> Exercise objective: Scan the data below and state the number of lines that include the word "immunohistochemical", adding no comment.

> Data:
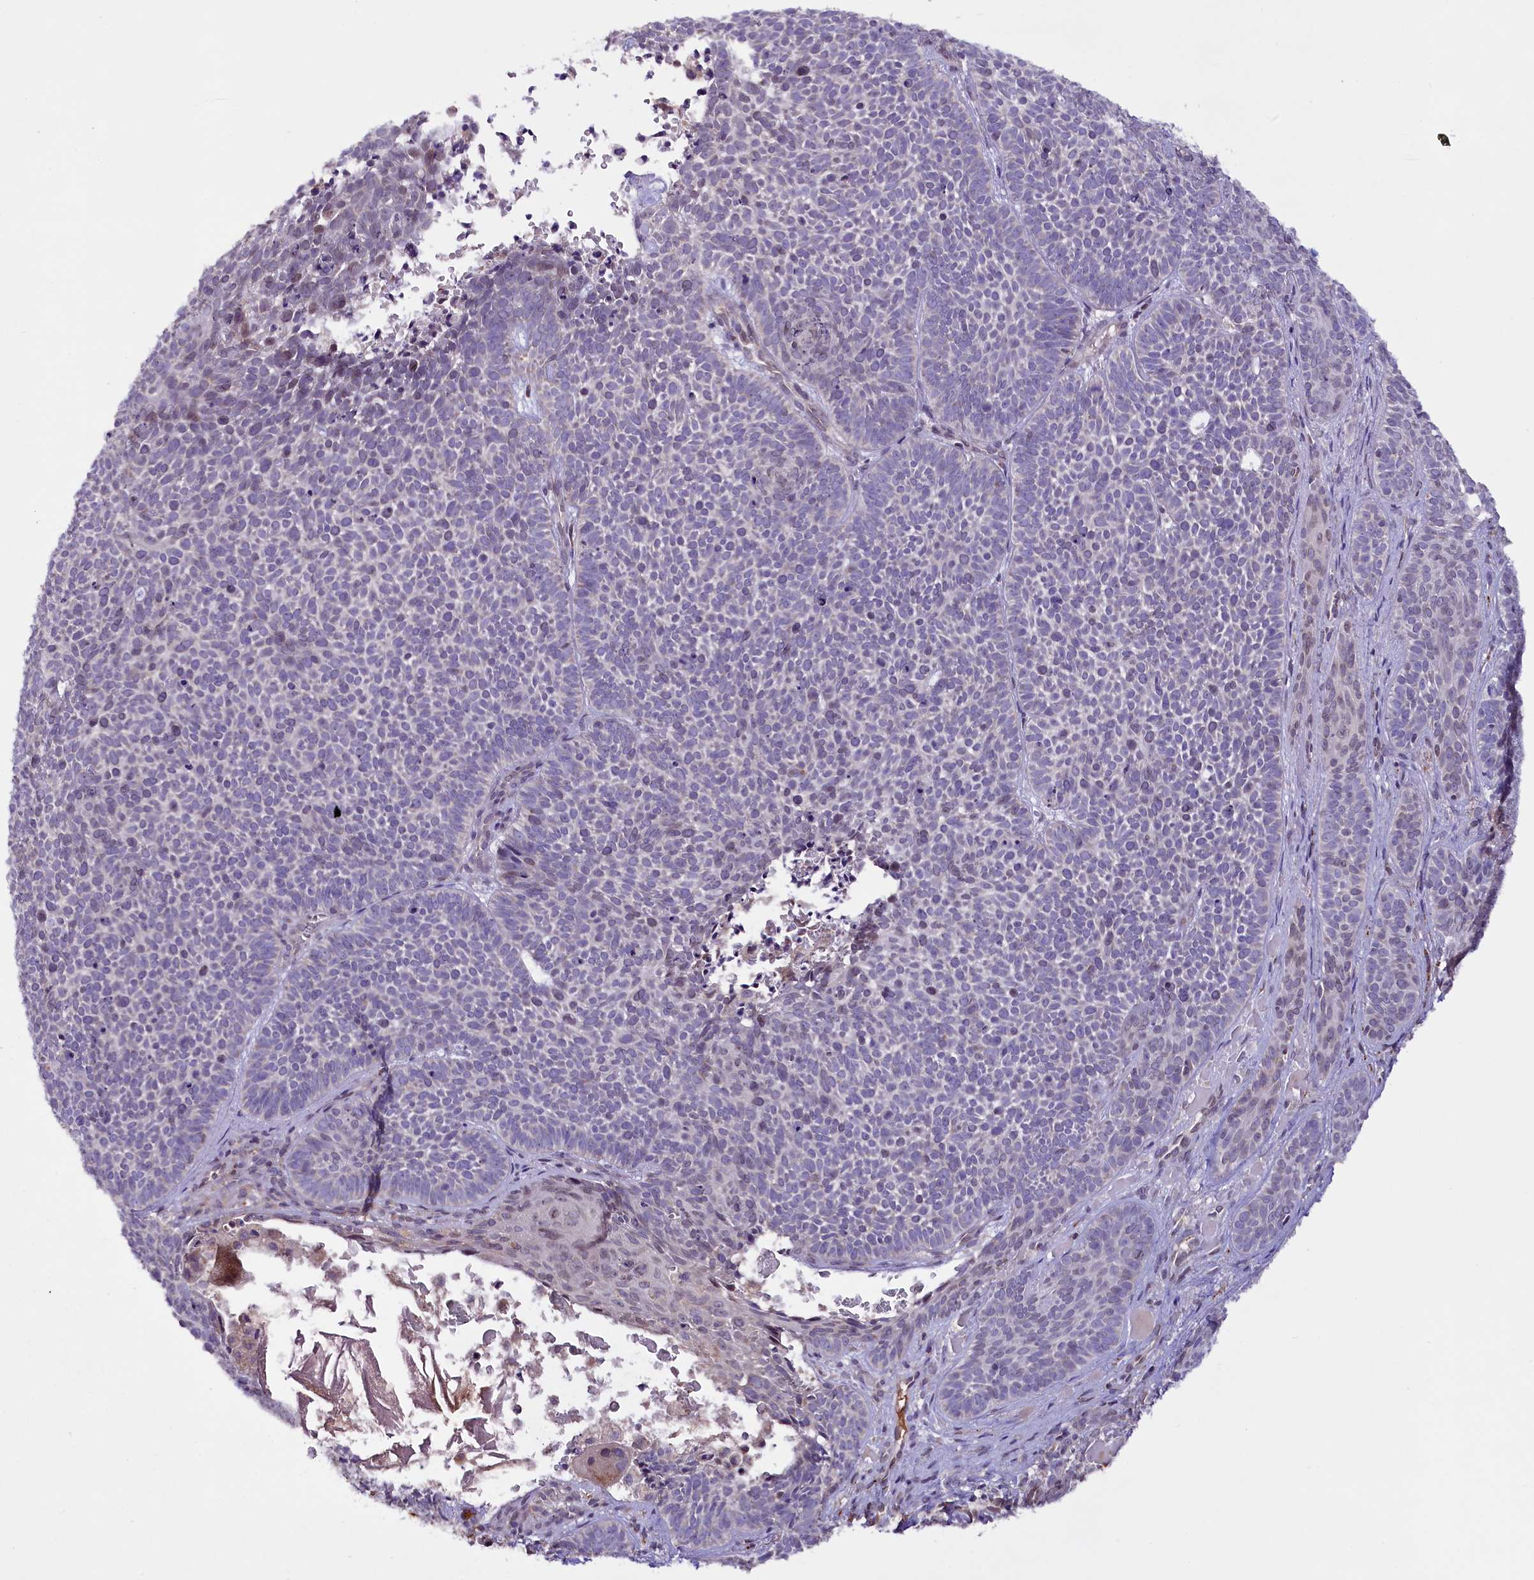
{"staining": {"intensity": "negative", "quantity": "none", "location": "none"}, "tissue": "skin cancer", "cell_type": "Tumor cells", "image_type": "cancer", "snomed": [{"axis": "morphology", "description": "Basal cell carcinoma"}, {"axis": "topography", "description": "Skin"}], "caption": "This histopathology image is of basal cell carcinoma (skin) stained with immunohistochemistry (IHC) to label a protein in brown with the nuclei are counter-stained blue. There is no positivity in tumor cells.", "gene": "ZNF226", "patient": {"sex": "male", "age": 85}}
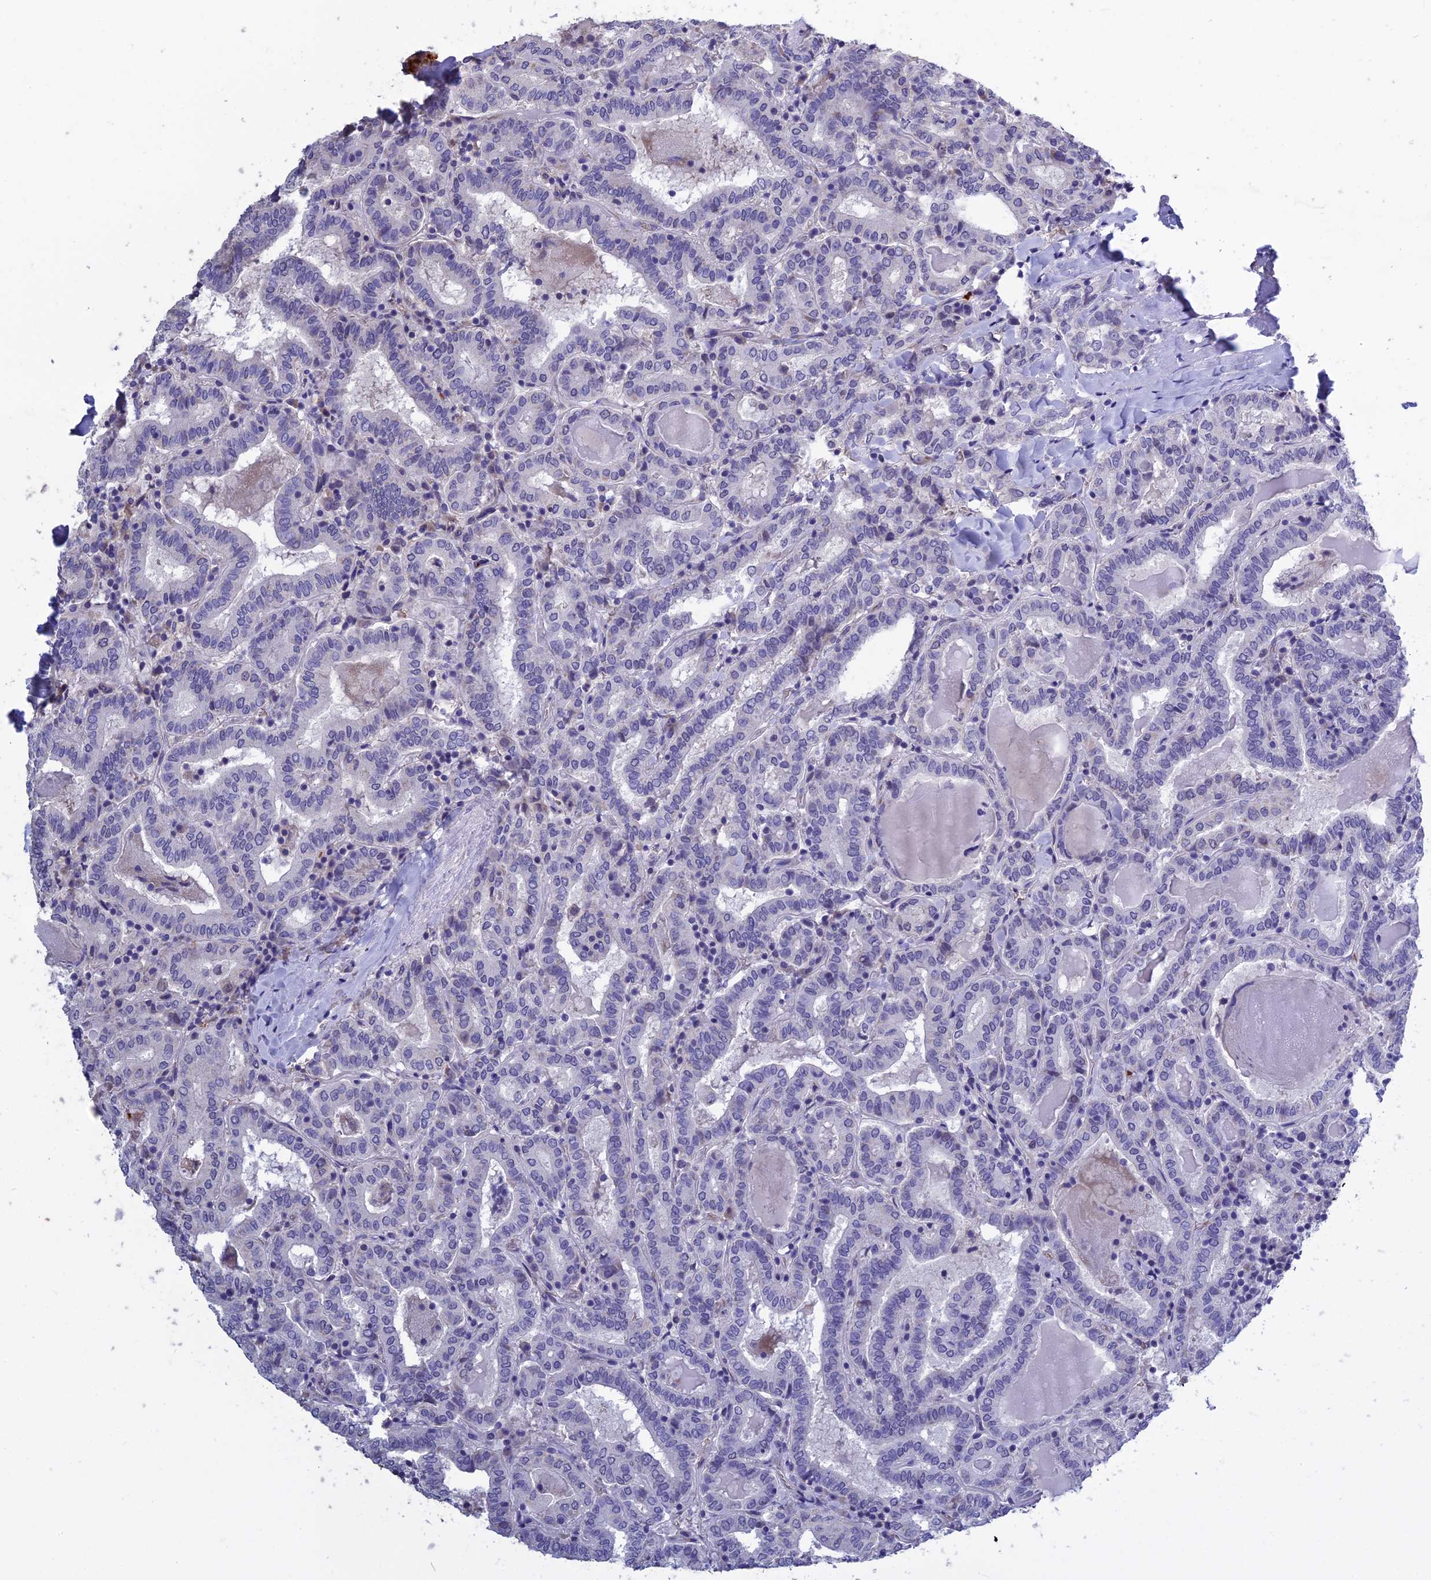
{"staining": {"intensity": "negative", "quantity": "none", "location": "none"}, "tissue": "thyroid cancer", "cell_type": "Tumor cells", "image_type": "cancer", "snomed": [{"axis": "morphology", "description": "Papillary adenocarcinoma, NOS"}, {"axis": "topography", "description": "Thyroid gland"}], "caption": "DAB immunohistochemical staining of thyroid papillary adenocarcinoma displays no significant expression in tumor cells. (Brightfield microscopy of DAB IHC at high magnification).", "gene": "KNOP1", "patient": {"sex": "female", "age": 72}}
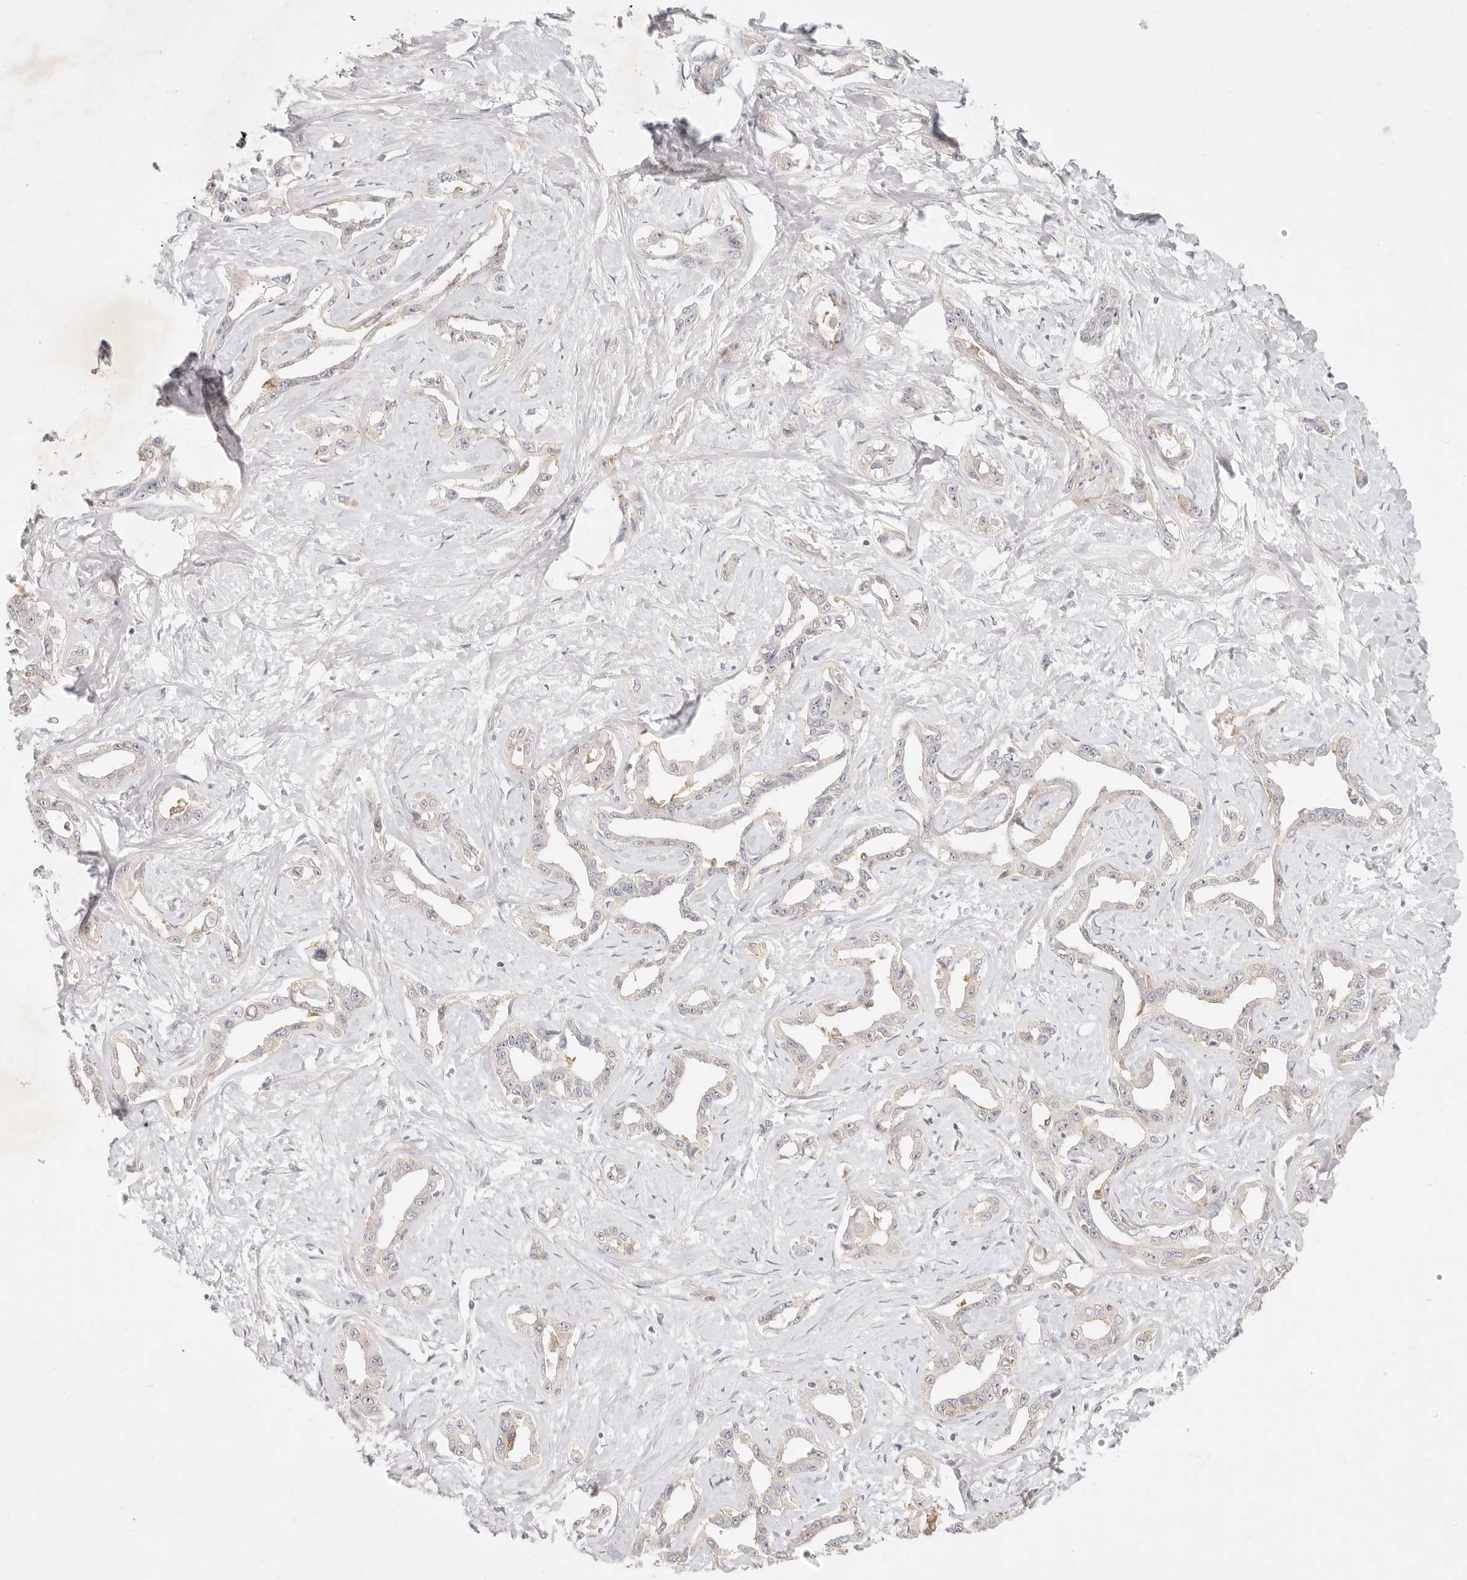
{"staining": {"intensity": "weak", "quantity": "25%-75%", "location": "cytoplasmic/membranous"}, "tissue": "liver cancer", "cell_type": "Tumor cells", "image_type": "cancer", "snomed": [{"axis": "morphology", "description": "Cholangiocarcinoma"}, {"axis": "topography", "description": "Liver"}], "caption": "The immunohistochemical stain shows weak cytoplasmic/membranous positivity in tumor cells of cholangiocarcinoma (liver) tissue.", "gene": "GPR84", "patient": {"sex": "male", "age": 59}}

> Solution to this task: 2